Studium is subjectiviteit: bewust handelen vanuit jezelf, op basis van het condensaat van een grillige geschiedenis van leren en afleren (u hebt het vaak over intuïtie). Punctum is singulariteit: een ongecontroleerde, anonieme kracht die zich provisoir doorzet in de vorm van een tic, een gelaatstrek, een herhaalde flexie, een aarzeling of juist een versnelling, een opvallende stilte of een nauwelijks hoorbare stemverheffing… Uw persoonlijkheid toont zich in de onpersoonlijke krachten die u als spelend subject doorboren – plots en ongepland, onverwacht, onberaden. Punctum is altoos en overal evenementialiteit: een gebeurtenis, een wording vanuit het niets – now, here leidt geheid naar nowhere. Maar genoeg, er wordt in kunstkringen al voldoende ‘gedeleuzianiseerd’.

U belichaamt een tegenstrijdigheid: een levensvorm waarin het leven nooit helemaal thuis komt.

Bertolt Brecht stelt ergens de vraag wat de generaal zonder zijn leger zou zijn. Niente, nada, niks natuurlijk. Enkele decennia eerder formuleerde Georg Simmel het nog scherper: de leider volgt de geleiden – de individuele of collectieve regisseur de speler? Misschien. Vaak. Niet altijd. U bent in ieder geval met velen.
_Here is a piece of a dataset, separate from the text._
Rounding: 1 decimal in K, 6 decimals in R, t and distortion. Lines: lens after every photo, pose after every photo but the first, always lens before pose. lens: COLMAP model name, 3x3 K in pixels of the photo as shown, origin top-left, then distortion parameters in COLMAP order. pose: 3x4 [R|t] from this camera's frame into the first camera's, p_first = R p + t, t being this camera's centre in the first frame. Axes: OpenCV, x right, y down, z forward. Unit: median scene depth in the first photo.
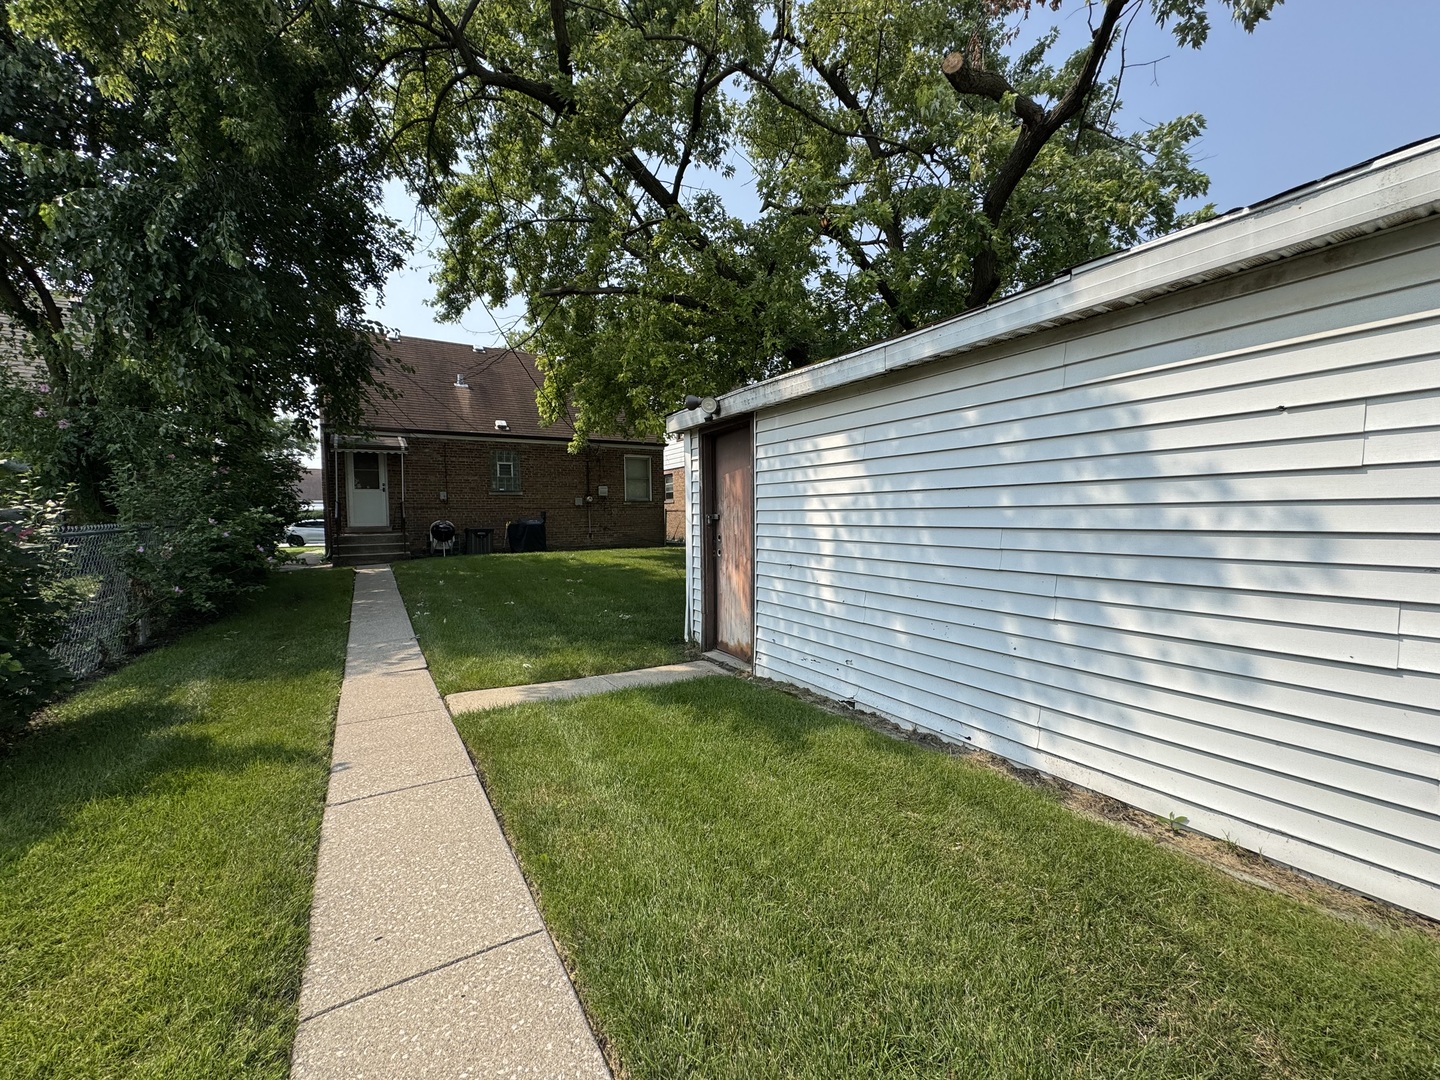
lens RADIAL K [[574.9, 0, 721.9], [0, 574.9, 538.4], [0, 0, 1]] dist [-0.000962, -0.000142]
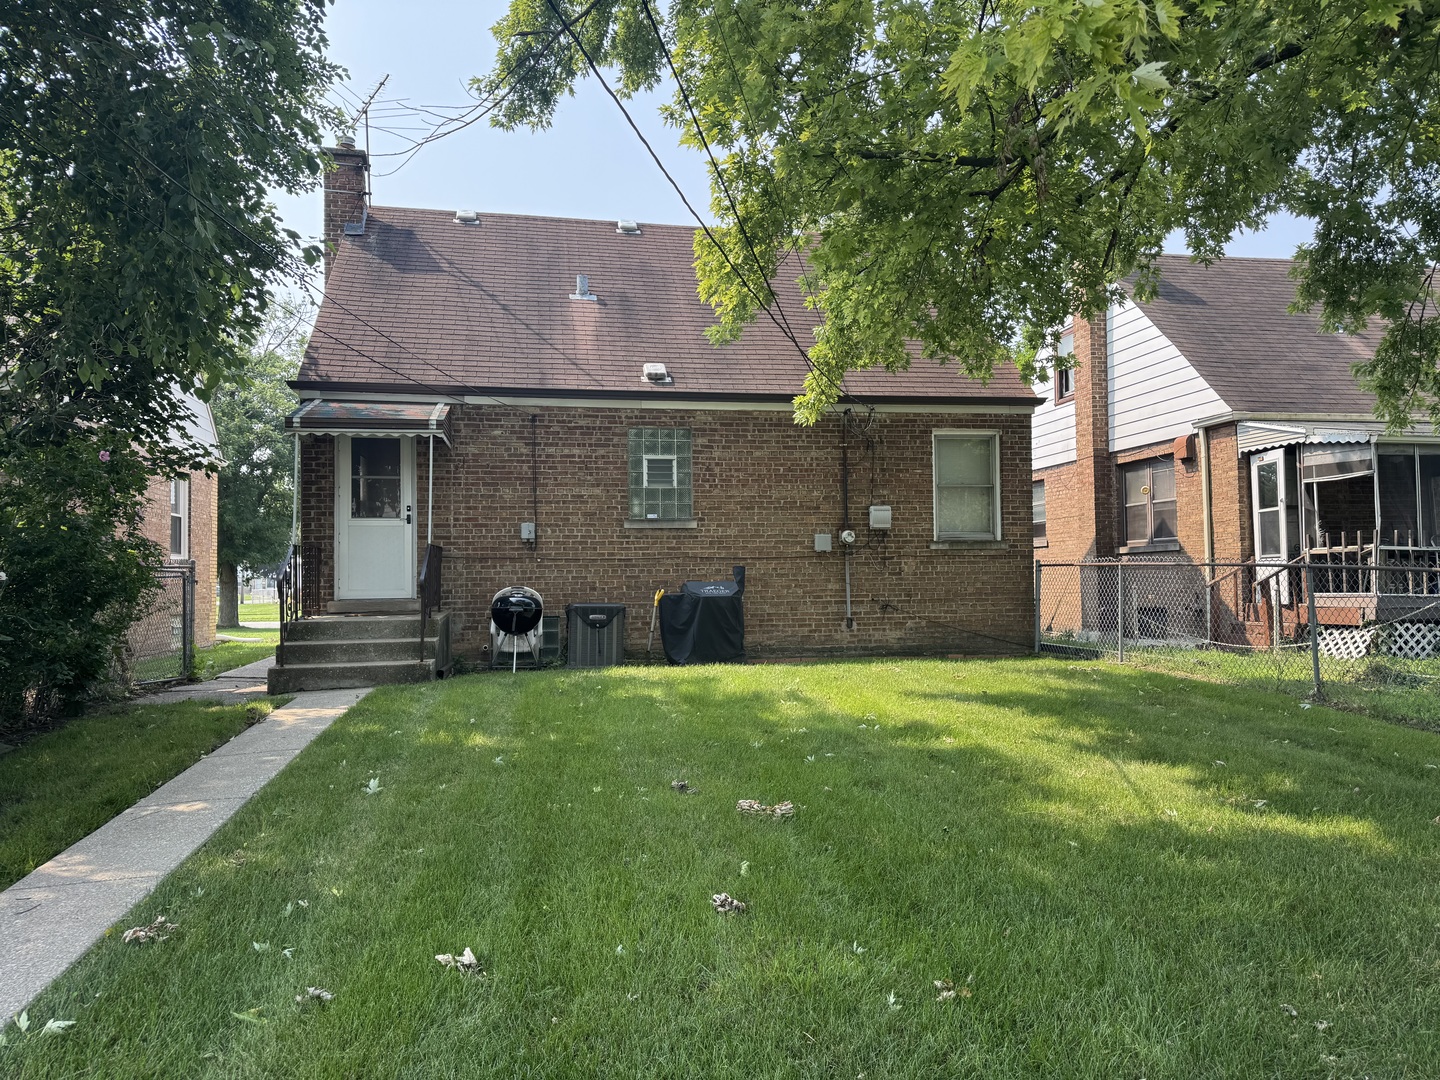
lens RADIAL K [[1005.4, 0, 720.0], [0, 1005.4, 540.0], [0, 0, 1]] dist [0.104150, -0.132661]
pose [[0.932095, -0.008899, -0.362105, -0.057637], [-0.017750, 0.997375, -0.070202, -0.014346], [0.361779, 0.071863, 0.929490, 0.316503]]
Ik kom vanavond kijken. Naar u, voor u. Of neen, naar datgene wat u ontsnapt wanneer u uw uiterste best doet. Het ene kan niet zonder het andere, het studium behoeft het punctum, en omgekeerd. U belichaamt een tegenstrijdigheid, zoals ieder mens trouwens: een levensvorm waarin het leven nooit helemaal thuis komt. Alleen weet u die paradox ook nog eens al spelend ten tonele te voeren. U zij geroemd, met naam en toenaam, telkens u zonder pathetisch geschmier of overdreven afstandelijkheid bent wie u niet bent. Virtuoos toneelspel, dat is een schemerbestaan in de schijnwerpers.